WHAT TO DO: Find the string "expression" in the records. Copy every line it appears in.

[Saved data entries]
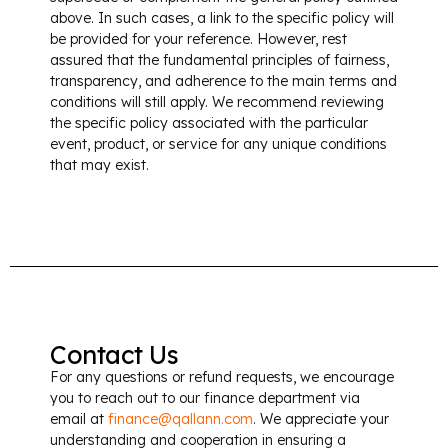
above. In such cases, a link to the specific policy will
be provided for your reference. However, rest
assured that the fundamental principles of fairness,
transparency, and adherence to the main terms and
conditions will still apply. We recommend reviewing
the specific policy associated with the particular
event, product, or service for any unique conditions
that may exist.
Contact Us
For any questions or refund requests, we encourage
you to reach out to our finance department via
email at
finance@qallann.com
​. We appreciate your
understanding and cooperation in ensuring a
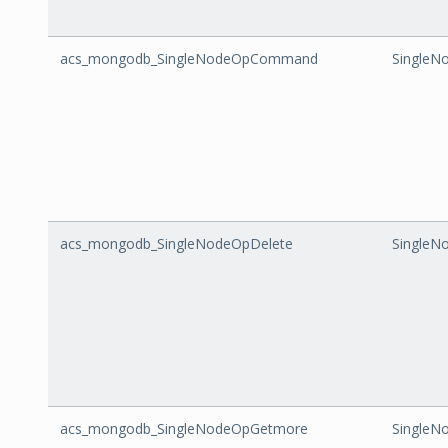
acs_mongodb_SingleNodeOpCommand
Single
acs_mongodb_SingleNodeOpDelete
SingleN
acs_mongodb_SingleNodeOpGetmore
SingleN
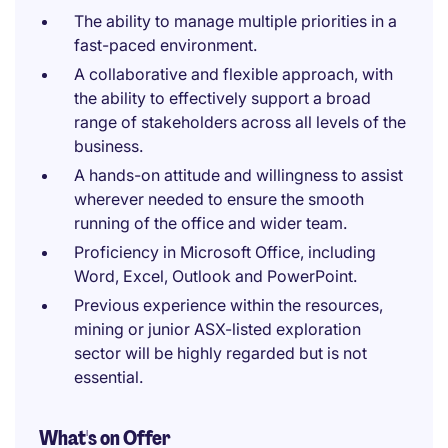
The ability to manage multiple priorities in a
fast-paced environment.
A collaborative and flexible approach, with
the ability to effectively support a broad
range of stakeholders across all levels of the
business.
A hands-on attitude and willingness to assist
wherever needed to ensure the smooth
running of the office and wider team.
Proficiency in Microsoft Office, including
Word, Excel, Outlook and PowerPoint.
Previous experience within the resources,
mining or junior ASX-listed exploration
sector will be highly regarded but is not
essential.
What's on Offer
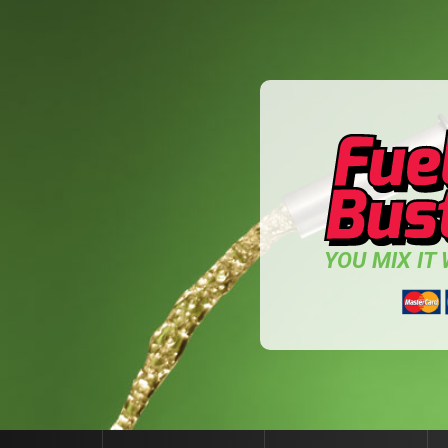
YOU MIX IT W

---

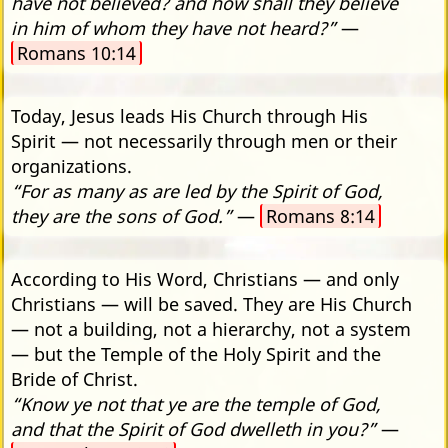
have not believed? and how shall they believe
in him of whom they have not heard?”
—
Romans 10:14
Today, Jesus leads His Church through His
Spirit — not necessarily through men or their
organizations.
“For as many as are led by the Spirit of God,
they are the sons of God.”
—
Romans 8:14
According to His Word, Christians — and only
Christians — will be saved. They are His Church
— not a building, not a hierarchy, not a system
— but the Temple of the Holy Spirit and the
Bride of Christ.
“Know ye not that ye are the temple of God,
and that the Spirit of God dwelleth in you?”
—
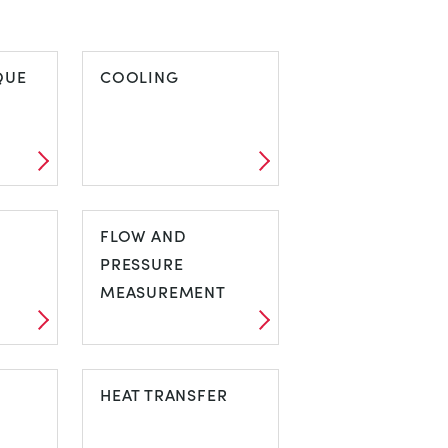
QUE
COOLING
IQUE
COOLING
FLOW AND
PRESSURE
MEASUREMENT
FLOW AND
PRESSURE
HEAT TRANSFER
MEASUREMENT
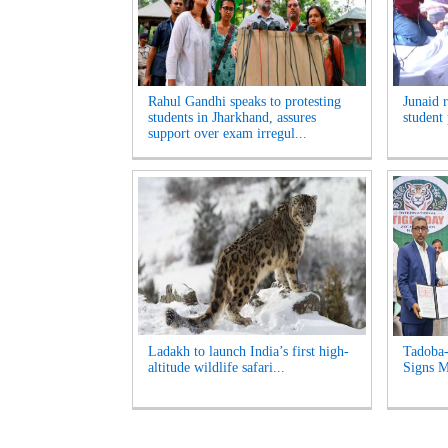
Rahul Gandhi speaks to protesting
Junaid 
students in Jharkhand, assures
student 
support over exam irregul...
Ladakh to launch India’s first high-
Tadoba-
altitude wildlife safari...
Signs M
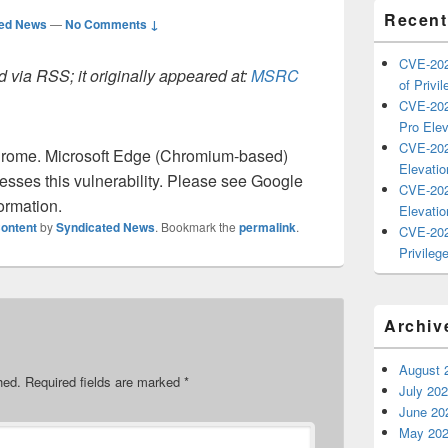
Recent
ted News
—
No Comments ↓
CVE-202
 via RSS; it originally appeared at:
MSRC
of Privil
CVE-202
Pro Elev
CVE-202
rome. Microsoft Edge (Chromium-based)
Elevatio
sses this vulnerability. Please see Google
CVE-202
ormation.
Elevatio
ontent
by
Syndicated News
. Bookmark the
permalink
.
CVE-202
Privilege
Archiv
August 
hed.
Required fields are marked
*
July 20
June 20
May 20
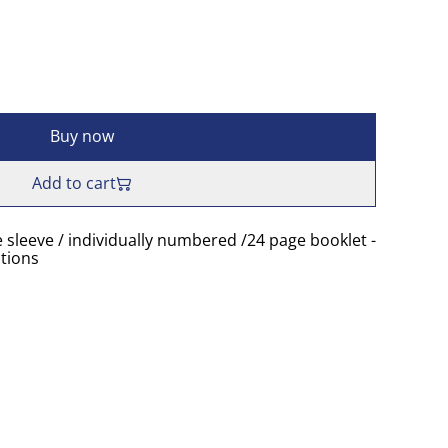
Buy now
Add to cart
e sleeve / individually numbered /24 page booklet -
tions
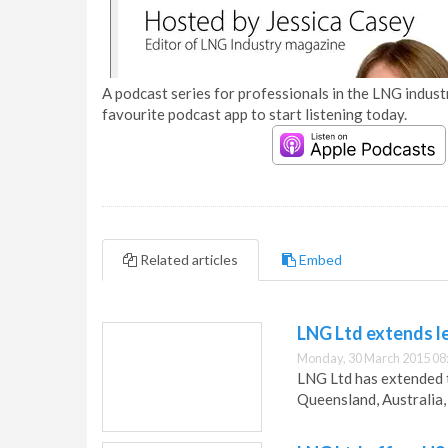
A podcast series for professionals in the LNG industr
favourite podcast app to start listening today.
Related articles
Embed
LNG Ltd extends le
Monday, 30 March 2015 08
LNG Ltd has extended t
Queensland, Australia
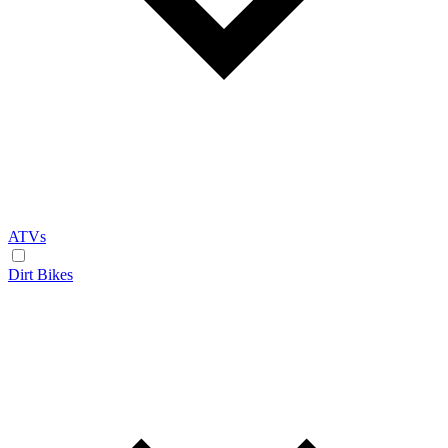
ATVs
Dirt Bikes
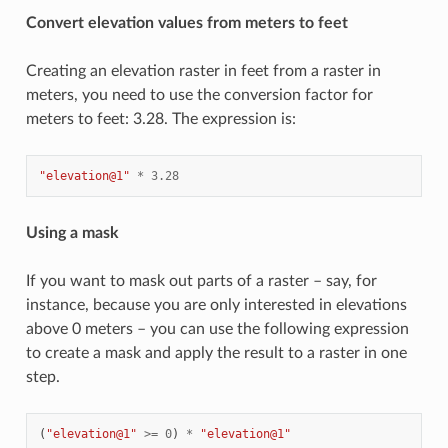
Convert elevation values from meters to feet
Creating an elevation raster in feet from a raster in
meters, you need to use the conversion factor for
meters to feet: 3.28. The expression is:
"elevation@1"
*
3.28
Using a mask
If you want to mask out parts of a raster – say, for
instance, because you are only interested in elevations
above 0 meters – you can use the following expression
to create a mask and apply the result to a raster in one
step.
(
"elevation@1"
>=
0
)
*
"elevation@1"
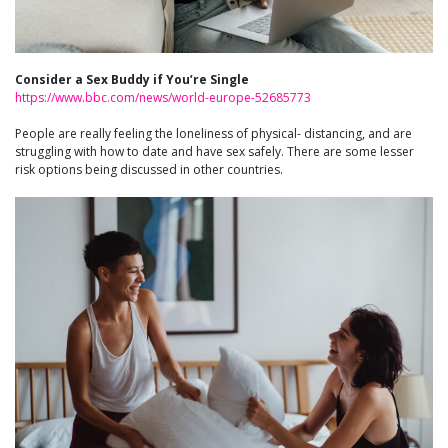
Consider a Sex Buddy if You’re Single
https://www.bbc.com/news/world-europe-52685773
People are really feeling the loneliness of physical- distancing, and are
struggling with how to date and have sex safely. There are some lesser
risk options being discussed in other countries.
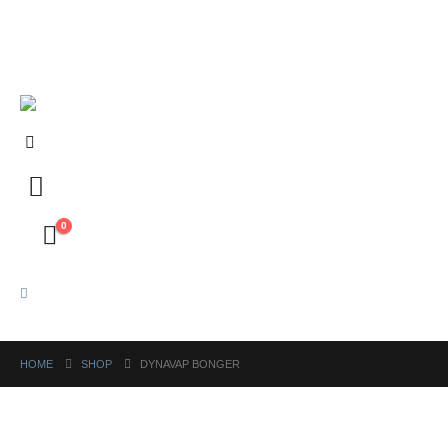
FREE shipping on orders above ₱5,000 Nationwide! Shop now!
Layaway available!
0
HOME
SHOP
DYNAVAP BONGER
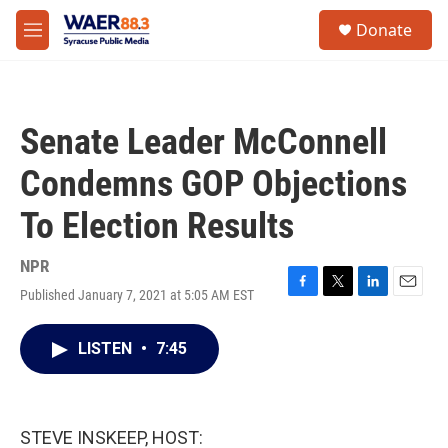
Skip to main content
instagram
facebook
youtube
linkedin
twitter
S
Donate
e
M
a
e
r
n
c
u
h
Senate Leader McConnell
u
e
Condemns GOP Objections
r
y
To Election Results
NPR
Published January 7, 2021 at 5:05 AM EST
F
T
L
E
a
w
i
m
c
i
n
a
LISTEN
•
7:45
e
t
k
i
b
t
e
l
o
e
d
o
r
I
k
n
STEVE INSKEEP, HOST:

---

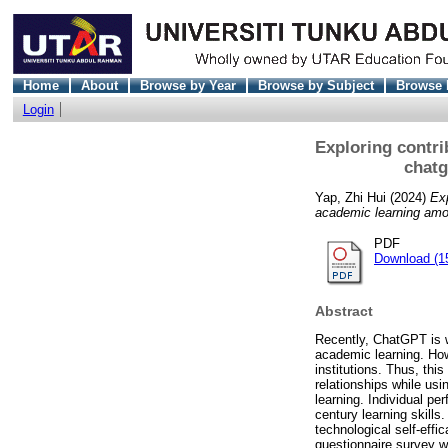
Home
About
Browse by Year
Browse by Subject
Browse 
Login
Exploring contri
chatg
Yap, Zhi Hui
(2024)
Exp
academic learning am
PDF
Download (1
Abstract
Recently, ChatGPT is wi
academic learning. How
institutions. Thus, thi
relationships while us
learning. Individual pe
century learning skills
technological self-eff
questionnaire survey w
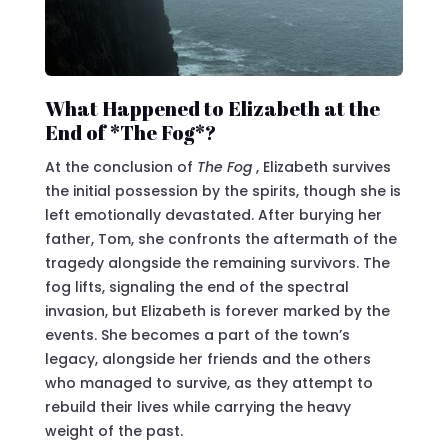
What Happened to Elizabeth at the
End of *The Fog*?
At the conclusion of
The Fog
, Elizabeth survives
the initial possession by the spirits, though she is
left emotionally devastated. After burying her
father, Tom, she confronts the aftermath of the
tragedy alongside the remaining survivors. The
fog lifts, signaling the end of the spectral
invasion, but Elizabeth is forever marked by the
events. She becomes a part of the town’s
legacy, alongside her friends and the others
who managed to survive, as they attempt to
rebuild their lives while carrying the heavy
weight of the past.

EXPECTED OUTPUT:
meters to feet: 3.28. The expression is:
above 0 meters – you can use the following expression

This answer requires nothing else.